Mangiare è un’attività carica di simboli e con essa le persone esprimono non solo il rapporto che hanno con sé stesse ma anche con il mondo. Provare piacere mentre ci si nutre indica che questa specifica attività del corpo viene svolta in maniera del tutto normale, ma quando ciò non accade, siamo evidentemente di fronte a un disturbo del comportamento alimentare.

L’anoressia nervosa, primo fra questo tipo di disturbi, colpisce generalmente giovani donne normopeso in età compresa tra i 15 e i 25 anni, anche se non mancano testimonianze maschili in tal senso. I soggetti che ne soffrono appartengono alle classi socioeconomiche medie o superiori, con una netta prevalenza nella popolazione dei Paesi occidentali, mentre il disturbo è pressoché assente nelle aeree sottosviluppate e con un’autentica crisi alimentare.

Una persona si definisce anoressica quando manifesta una drastica perdita di peso (più del 15% del peso normale per età, sesso e altezza) legata al rifiuto del cibo per la paura di ingrassare. Chi ne soffre ha un’alterata immagine di sé e una bassa autostima legata alla percezione distorta del proprio corpo, che giudica sempre troppo grasso anche in condizioni di sottopeso. I soggetti tendono quindi ad esercitare un duro controllo sulla propria alimentazione tramite una dieta ferrea, con un ossessione verso gli alimenti ad alto contenuto calorico, fino ad arrivare a ingerire una quantità di cibo assolutamente insufficiente per il fabbisogno giornaliero. Spesso i pasti vengono consumati ad orari strani, in solitudine, e con estrema lentezza. Gli anoressici possono adottare le tecniche più disparate per formulare valutazioni sul proprio corpo, come pesarsi di continuo, misurarsi ossessivamente con il metro, o controllarsi regolarmente allo specchio. La perdita di peso viene vissuta come una straordinaria conquista ed un segno di ferrea autodisciplina, mentre se si assume qualche chilo ciò viene percepito come una inaccettabile perdita delle capacità di controllo.

Spesso, fra le cause dell’anoressia figura quella che viene avvertita come la necessità di corrispondere a un canone estetico che premia la magrezza, secondo il modello di bellezza femminile proposto dai media ai giorni d’oggi. Ma non si tratta solo di questo, dal punto di vista psicologico infatti intervengono altre motivazioni, come il rifiuto della società, il forte bisogno di affermare la propria personalità anche se in maniera autodistruttiva, la necessità di controllare la propria ansia e l’ambiente circostante (di cui si ha paura), e ancora, nello specifico, possono essere riscontrate alla base del disturbo la sensazione di essere sottoposti a un eccesso di pressione e di aspettativa, o al contrario di essere fortemente trascurati dai propri genitori, e il sentirsi oggetto di derisione per la propria forma fisica.

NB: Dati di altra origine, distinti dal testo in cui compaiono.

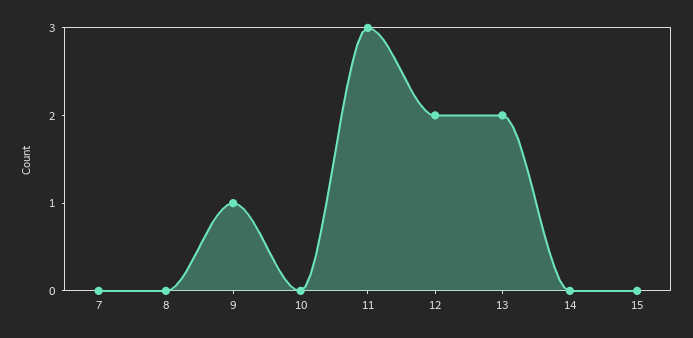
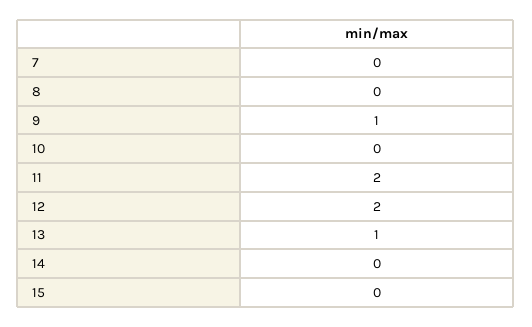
  {
    "7": 0,
    "8": 0,
    "9": 1,
    "10": 0,
-   "11": 3,
+   "11": 2,
    "12": 2,
-   "13": 2,
+   "13": 1,
    "14": 0,
    "15": 0
  }

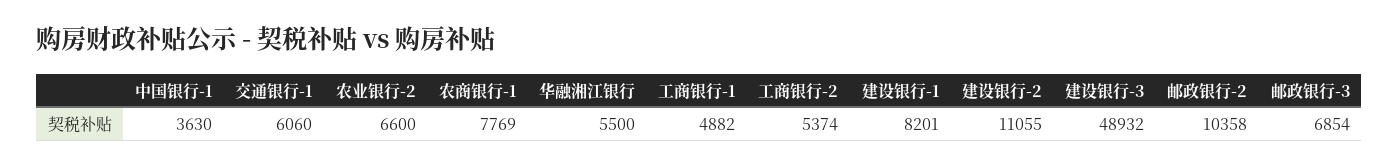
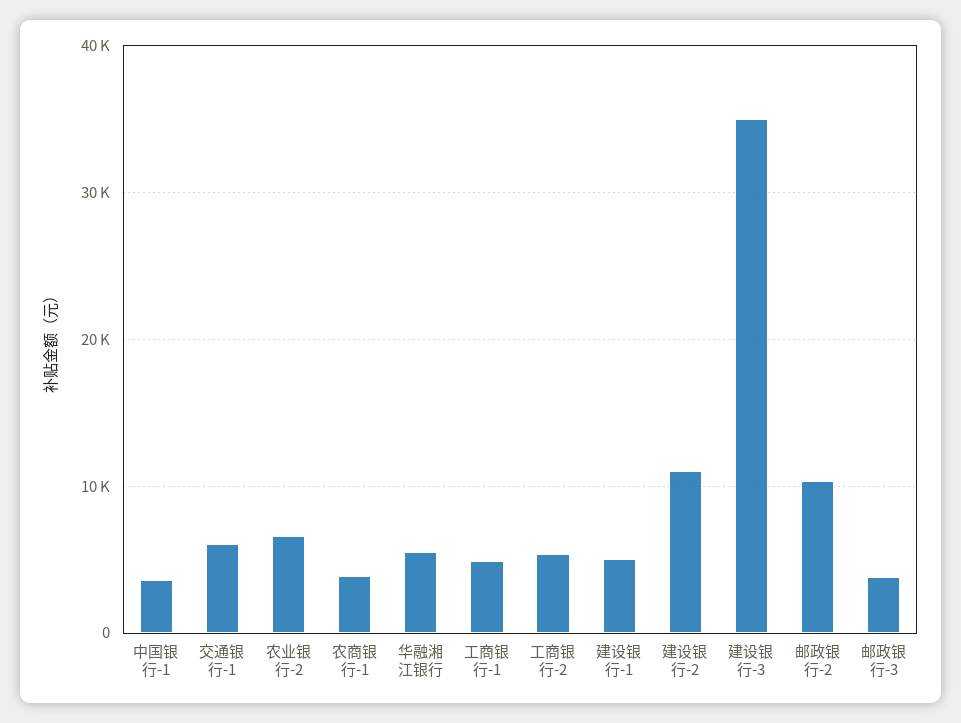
  {
    "中国银行-1": 3630,
    "交通银行-1": 6060,
    "农业银行-2": 6600,
-   "农商银行-1": 7769,
+   "农商银行-1": 4000,
    "华融湘江银行": 5500,
    "工商银行-1": 4882,
    "工商银行-2": 5374,
-   "建设银行-1": 8201,
+   "建设银行-1": 5000,
    "建设银行-2": 11055,
-   "建设银行-3": 48932,
+   "建设银行-3": 35000,
    "邮政银行-2": 10358,
-   "邮政银行-3": 6854
+   "邮政银行-3": 4000
  }

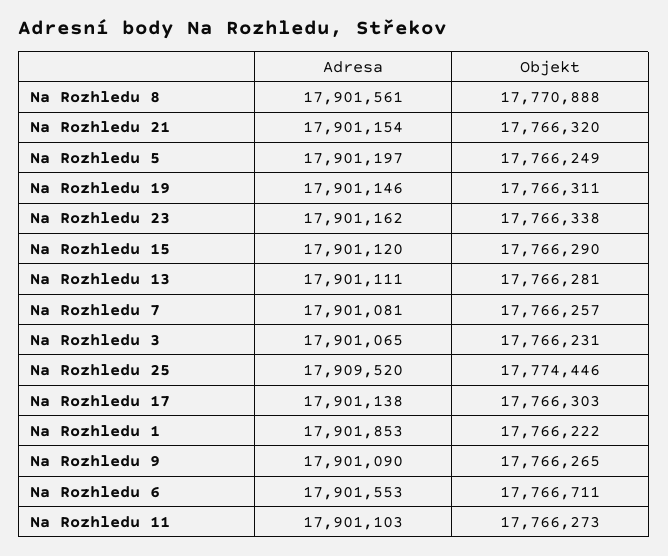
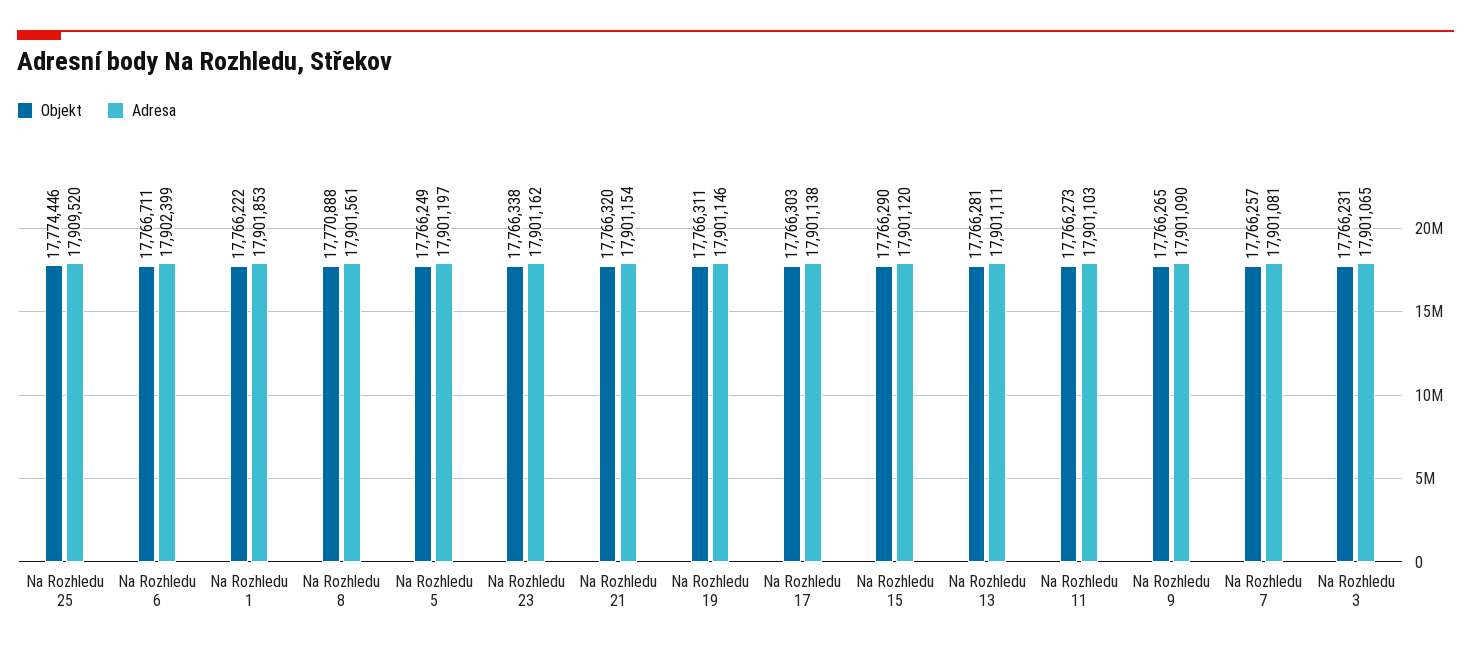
  {
    "Adresa": {
      "Na Rozhledu 8": 17901561,
      "Na Rozhledu 21": 17901154,
      "Na Rozhledu 5": 17901197,
      "Na Rozhledu 19": 17901146,
      "Na Rozhledu 23": 17901162,
      "Na Rozhledu 15": 17901120,
      "Na Rozhledu 13": 17901111,
      "Na Rozhledu 7": 17901081,
      "Na Rozhledu 3": 17901065,
      "Na Rozhledu 25": 17909520,
      "Na Rozhledu 17": 17901138,
      "Na Rozhledu 1": 17901853,
      "Na Rozhledu 9": 17901090,
-     "Na Rozhledu 6": 17901553,
+     "Na Rozhledu 6": 17902399,
      "Na Rozhledu 11": 17901103
    },
    "Objekt": {
      "Na Rozhledu 8": 17770888,
      "Na Rozhledu 21": 17766320,
      "Na Rozhledu 5": 17766249,
      "Na Rozhledu 19": 17766311,
      "Na Rozhledu 23": 17766338,
      "Na Rozhledu 15": 17766290,
      "Na Rozhledu 13": 17766281,
      "Na Rozhledu 7": 17766257,
      "Na Rozhledu 3": 17766231,
      "Na Rozhledu 25": 17774446,
      "Na Rozhledu 17": 17766303,
      "Na Rozhledu 1": 17766222,
      "Na Rozhledu 9": 17766265,
      "Na Rozhledu 6": 17766711,
      "Na Rozhledu 11": 17766273
    }
  }

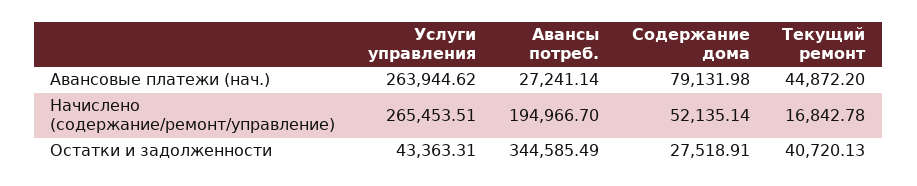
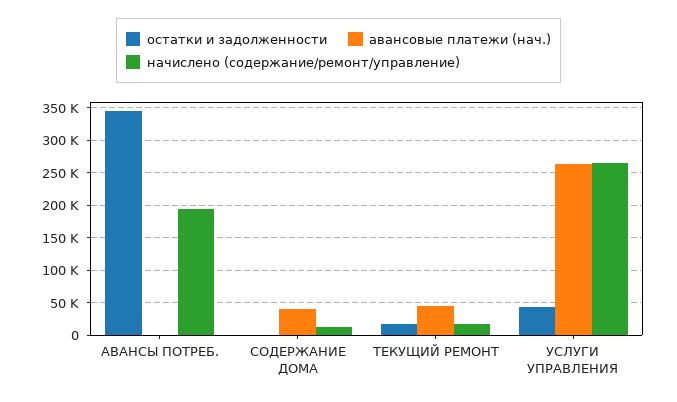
  {
    "Авансовые платежи (нач.)": {
      "Услуги управления": 263944.62,
-     "Авансы потреб.": 27241.14,
+     "Авансы потреб.": 0,
-     "Содержание дома": 79131.98,
+     "Содержание дома": 40000,
      "Текущий ремонт": 44872.2
    },
    "Начислено (содержание/ремонт/управление)": {
      "Услуги управления": 265453.51,
      "Авансы потреб.": 194966.7,
-     "Содержание дома": 52135.14,
+     "Содержание дома": 10000,
      "Текущий ремонт": 16842.78
    },
    "Остатки и задолженности": {
      "Услуги управления": 43363.31,
      "Авансы потреб.": 344585.49,
-     "Содержание дома": 27518.91,
+     "Содержание дома": 0,
-     "Текущий ремонт": 40720.13
+     "Текущий ремонт": 20000
    }
  }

Le conseguenze dell’anoressia possono essere anche gravi, e includono nelle donne l’amenorrea (mancanza del ciclo mestruale), disidratazione, danni ai tessuti dell’apparato digerente, al fegato e ai reni, danneggiamento di gengive e denti, problemi al sistema nervoso, con difficoltà di concentrazione e di memorizzazione, danni al sistema osseo. Le ripercussioni psicologiche comportano inoltre depressione, basso livello di autostima, senso di vergogna e colpa, difficoltà a mantenere relazioni sociali e familiari, sbalzi di umore, tendenza a comportamenti manichei e maniacali, propensione al perfezionismo.

Il DSM (Diagnostic and Statistic Manual of Mental Disorders) distingue due tipi di anoressia: quella restrittiva, che si manifesta con la dieta eccessiva e l’estenuante attività fisica, e quella con condotte di eliminazione (bulimia nervosa), che si manifesta con abbuffate seguite da vomito autoindotto e uso inadeguato di diuretici e lassativi. Attraverso la psicoterapia è possibile risolvere i problemi legati all’anoressia, cercando di ristabilire nei pazienti un equilibrato comportamento alimentare, aiutandoli ad adottare soluzioni di gestione dei propri stress emotivi che non siano dannose per la propria salute.